(Source data)
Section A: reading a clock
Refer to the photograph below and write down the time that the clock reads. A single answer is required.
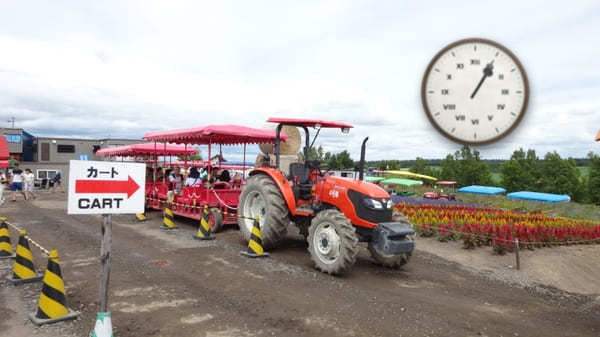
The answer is 1:05
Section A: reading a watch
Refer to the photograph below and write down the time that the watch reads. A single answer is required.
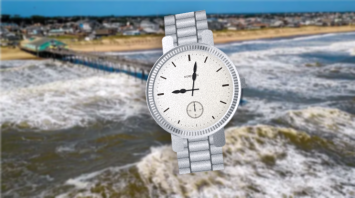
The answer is 9:02
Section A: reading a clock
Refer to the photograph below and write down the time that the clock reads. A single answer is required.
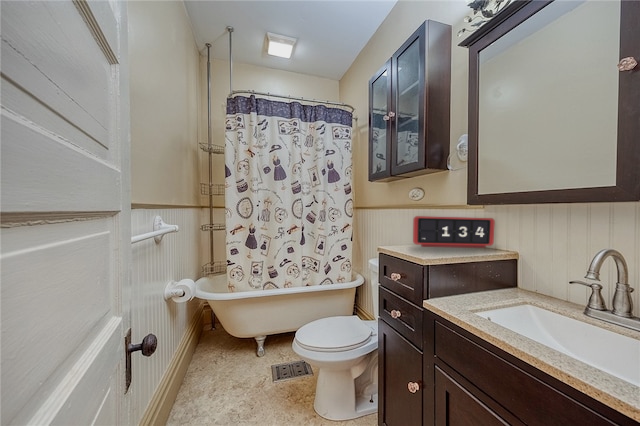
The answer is 1:34
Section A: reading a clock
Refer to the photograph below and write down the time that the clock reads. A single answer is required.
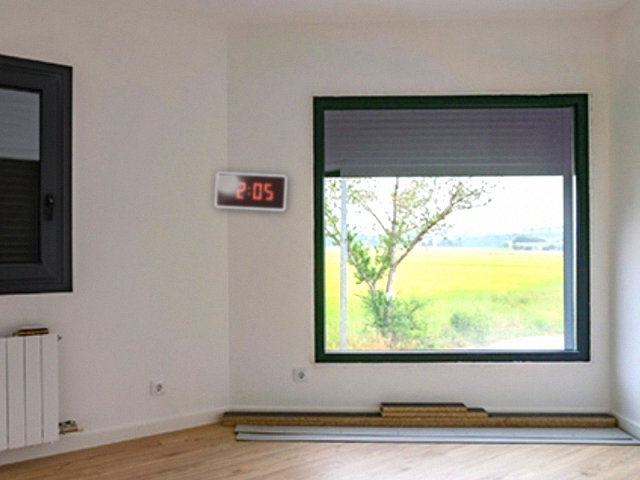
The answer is 2:05
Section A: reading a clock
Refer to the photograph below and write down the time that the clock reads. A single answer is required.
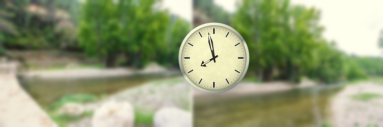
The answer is 7:58
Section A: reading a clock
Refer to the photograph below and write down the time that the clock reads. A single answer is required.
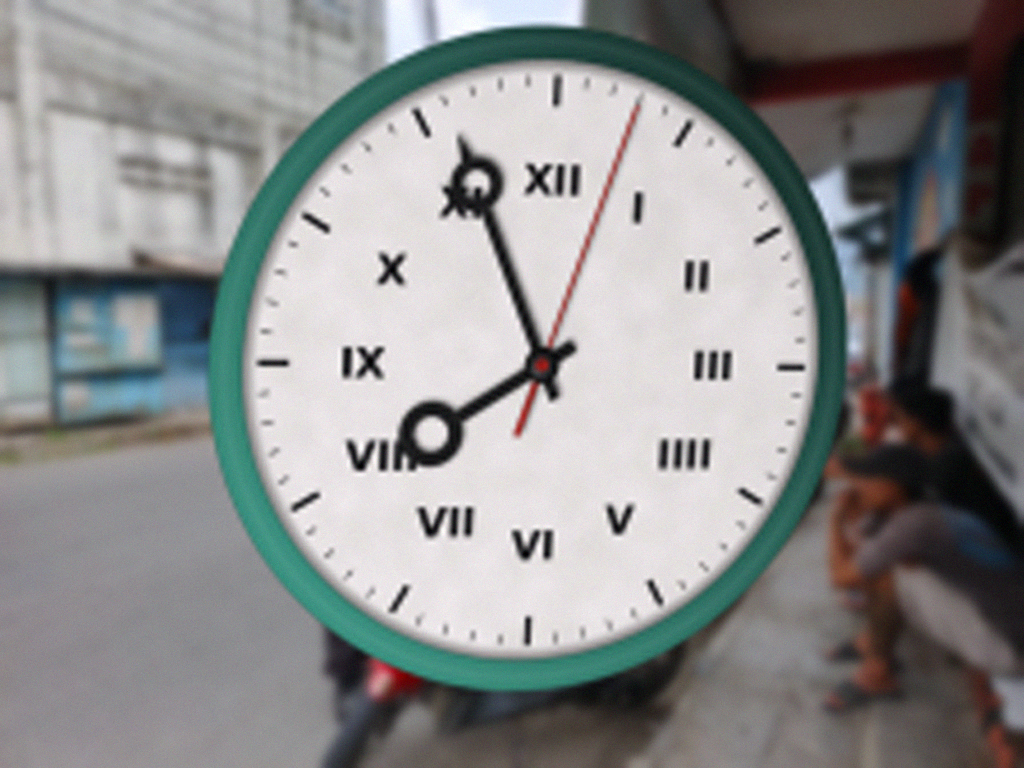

[Work to be completed]: Can you put every line of the source data above into a Markdown table with the columns No. and Line, numbering the rows, skipping blank lines, and leaving the pictures out?

[Solution to this problem]:
| No. | Line |
|---|---|
| 1 | Section A: reading a clock |
| 2 | Refer to the photograph below and write down the time that the clock reads. A single answer is required. |
| 3 | The answer is 1:05 |
| 4 | Section A: reading a watch |
| 5 | Refer to the photograph below and write down the time that the watch reads. A single answer is required. |
| 6 | The answer is 9:02 |
| 7 | Section A: reading a clock |
| 8 | Refer to the photograph below and write down the time that the clock reads. A single answer is required. |
| 9 | The answer is 1:34 |
| 10 | Section A: reading a clock |
| 11 | Refer to the photograph below and write down the time that the clock reads. A single answer is required. |
| 12 | The answer is 2:05 |
| 13 | Section A: reading a clock |
| 14 | Refer to the photograph below and write down the time that the clock reads. A single answer is required. |
| 15 | The answer is 7:58 |
| 16 | Section A: reading a clock |
| 17 | Refer to the photograph below and write down the time that the clock reads. A single answer is required. |